Reproduce word for word the lines from the one containing "Aspire Park Stadium" through the one containing "Brisbane City Hall", including both of those lines.

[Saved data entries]
>>>
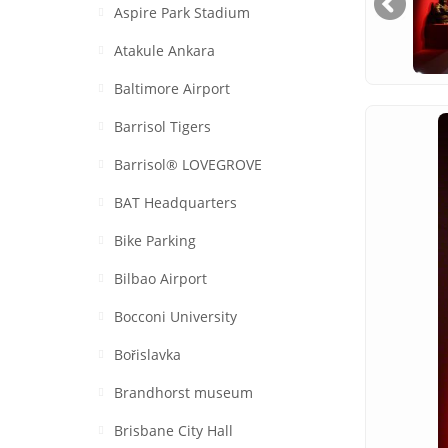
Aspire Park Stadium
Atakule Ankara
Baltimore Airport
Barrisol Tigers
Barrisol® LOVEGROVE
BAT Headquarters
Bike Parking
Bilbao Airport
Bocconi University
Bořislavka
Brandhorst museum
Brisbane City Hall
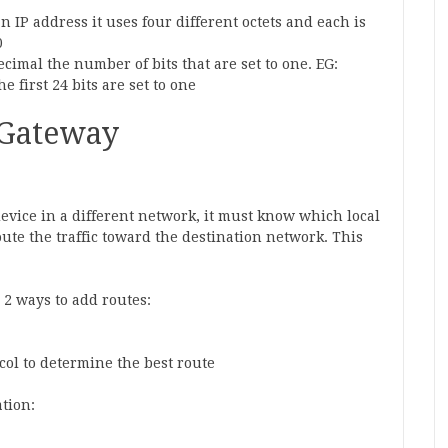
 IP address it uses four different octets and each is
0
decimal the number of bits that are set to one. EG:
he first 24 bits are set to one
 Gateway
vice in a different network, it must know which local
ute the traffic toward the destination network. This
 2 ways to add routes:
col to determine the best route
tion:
<<<
>>>
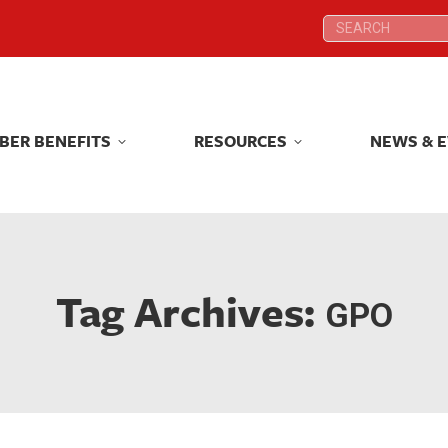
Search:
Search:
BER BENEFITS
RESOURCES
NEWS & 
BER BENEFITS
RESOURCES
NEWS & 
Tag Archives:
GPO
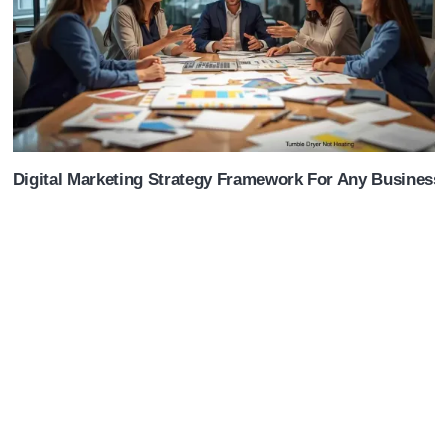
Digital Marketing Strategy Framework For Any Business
<<<
_Exercise output_.
Aspire Park Stadium
Atakule Ankara
Baltimore Airport
Barrisol Tigers
Barrisol® LOVEGROVE
BAT Headquarters
Bike Parking
Bilbao Airport
Bocconi University
Bořislavka
Brandhorst museum
Brisbane City Hall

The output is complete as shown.